I might pump out several entries this morning since I have several different topics I fancy writing about and a free morning while it rains outside, which is pleasantly conducive to writing.
So I just finally read Gone With The Wind. I had just finished reading
Half A Golden Sun about the Nigerian civil war in the 60s, which is told from the perspective of people on the losing side of the war and it had gotten me thinking I ought to read that American classic about being on the losing side of the civil war. I thought Half a Golden Sun was great by the way and recommend it. Also I had recently written
a piece I wish I could get published about traveling in Tigray and the lovely people I met there, the losing side in the recent Ethiopian civil war, so I had this theme of being on the losing side of civl wars much on my mind.
Anyway so I finished Gone With the Wind and.... boy was that racist. I expected the characters to be racist because of the time it takes place, and the author to be a bit racist because it was written in the 1930s, but yikes. All the black characters just want to serve and be taken care of by their kind kind white masters and ... I don't even want to recount all of the racist stuff because it's disgusting to recount. But just like, the author (NOT a character but the author in the omniscient narrator's voice) tells us that after the civil war black people turned free didn't know how to take care of their own children and abandoned them to starve unless kindly white people took them in. Like, seriously? Or like when the auther breezily mentions second-main-character Rhett shoots a black person who was impertinent to him or something minor like that, and acts like we should agree he shouldn't be held accountable for it as those damn yankees are seeking to do.

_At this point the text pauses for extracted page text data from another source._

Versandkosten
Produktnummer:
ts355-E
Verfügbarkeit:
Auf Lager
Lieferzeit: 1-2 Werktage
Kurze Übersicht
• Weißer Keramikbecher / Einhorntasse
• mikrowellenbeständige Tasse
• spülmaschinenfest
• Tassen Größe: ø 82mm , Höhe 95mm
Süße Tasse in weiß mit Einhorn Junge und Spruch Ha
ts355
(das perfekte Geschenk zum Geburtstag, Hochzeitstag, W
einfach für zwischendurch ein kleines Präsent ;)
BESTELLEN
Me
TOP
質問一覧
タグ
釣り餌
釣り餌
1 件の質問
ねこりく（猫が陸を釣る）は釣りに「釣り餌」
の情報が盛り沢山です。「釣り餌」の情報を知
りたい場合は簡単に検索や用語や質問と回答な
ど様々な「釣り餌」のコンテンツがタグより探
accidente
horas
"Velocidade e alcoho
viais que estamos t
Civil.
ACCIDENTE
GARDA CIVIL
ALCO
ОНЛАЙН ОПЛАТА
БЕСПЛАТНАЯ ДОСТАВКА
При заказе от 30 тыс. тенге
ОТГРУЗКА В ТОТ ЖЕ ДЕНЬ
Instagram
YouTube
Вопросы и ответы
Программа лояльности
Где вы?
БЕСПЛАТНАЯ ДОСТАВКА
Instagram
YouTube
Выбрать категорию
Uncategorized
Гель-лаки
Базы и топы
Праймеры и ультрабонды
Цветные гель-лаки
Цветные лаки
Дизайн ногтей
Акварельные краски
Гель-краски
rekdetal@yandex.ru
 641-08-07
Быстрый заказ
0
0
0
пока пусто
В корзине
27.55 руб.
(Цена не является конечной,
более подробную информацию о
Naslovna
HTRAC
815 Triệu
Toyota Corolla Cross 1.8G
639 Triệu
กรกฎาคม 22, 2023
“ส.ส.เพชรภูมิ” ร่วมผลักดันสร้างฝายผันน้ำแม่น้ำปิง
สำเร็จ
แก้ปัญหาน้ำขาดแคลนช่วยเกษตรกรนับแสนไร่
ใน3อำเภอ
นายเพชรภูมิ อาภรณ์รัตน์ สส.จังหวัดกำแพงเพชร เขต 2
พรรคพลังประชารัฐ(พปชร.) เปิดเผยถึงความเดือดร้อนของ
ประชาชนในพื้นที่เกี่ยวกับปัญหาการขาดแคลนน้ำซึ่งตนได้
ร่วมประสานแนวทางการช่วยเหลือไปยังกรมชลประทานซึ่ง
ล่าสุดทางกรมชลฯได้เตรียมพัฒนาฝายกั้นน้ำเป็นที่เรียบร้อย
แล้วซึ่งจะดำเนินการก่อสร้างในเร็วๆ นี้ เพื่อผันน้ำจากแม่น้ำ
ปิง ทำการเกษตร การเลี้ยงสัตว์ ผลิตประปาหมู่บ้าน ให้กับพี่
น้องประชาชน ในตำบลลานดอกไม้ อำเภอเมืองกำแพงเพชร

So this kind of made me want to hate the book, that plus the main character starts out very dislikable and remains so. For much of the book I was trying to decide if the author thought the character of Scarlett was actually likeable or knew she was an unlikeable character, but gradually towards the end I began to conclude the author must know she is largely dislikeable and I began to have some admiration for an author who could write a whole book (a very long book!) about an unlikeable character. It was weird, I read it almost entirely rooting _against_ the main character and hoping her disagreeable ways would bring her misfortune. One theme I identified though, fitting for a book about the civil war, is that even when bad things happen to characters you don't like, in their own mind they are never defeated, and ultimately it is useless to wish them misfortune because of the fact that they'll never see themselves as defeated.
I think another redeeming quality of the book was that it did seem to have a coherent feminist message about how a very capable woman was constrained by the society of the day.

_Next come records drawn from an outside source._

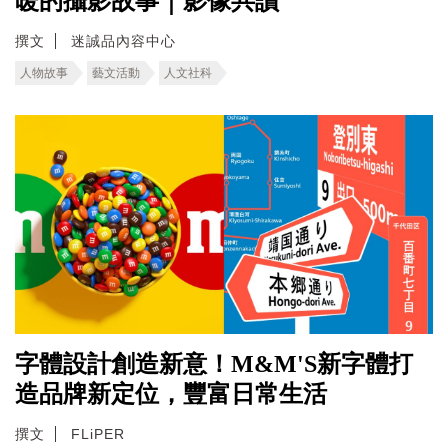
暖的攝影故事｜影像共讀
撰文
迷誠品內容中心
人物故事
藝文活動
人文社科
字體設計創造新意！M&M'S新字體打
造品牌新定位，豐富日常生活
撰文
FLiPER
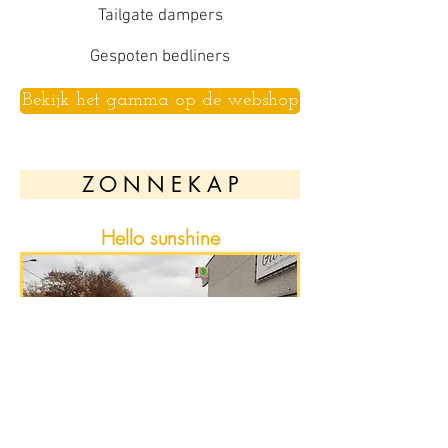
Tailgate dampers
Gespoten bedliners
Bekijk het gamma op de webshop
Z O N N E K A P
Hello sunshine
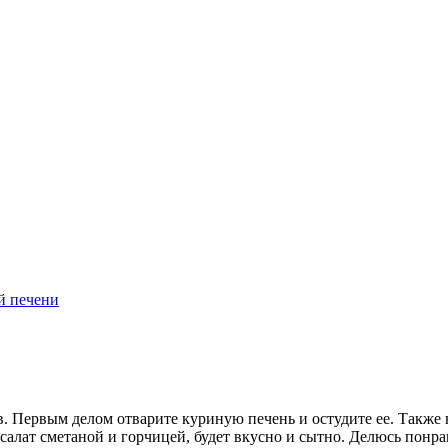
й печени
. Первым делом отварите куриную печень и остудите ее. Также н
ь салат сметаной и горчицей, будет вкусно и сытно. Делюсь пон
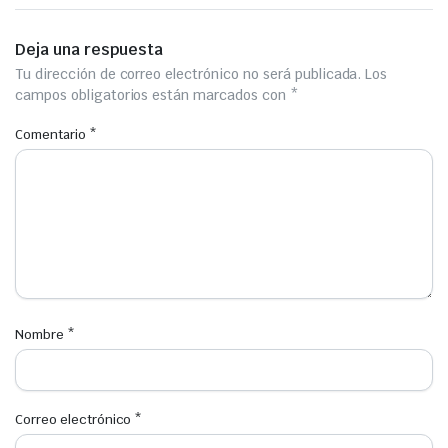
Deja una respuesta
Tu dirección de correo electrónico no será publicada.
Los
campos obligatorios están marcados con
*
Comentario
*
Nombre
*
Correo electrónico
*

On a very minor note it kind of annoyed me that they refer to "Captain" Rhett Butler as "Captain Butler" throughout, despite that his own maritime experience seemed to be a few months of blockade running during the war, which it doesn't go into the details of but as he had zero maritime background prior to that he presumably was involved in as the owner but not the seamanship expert aboard and as an avid sailor and consumer of books about sailing adventures, I strongly feel he does not appear to have earned the title of "captain" at all.
Anyway, I think it was a worthwhile book for its interesting themes and bold decision to make a dislikeable character the main character, but, and I'm normally totally against censorship, but I rather feel like someone should go through and eliminate all the blatantly racist garbage the author included (not the racism inherent in the people and society of the time but the steaming shit the narrator tells us) and release an official updated version that won't poison the minds of impressionable readers who might already be inclined towards racism and gobble that shit up / it's distractingly appalling for anyone.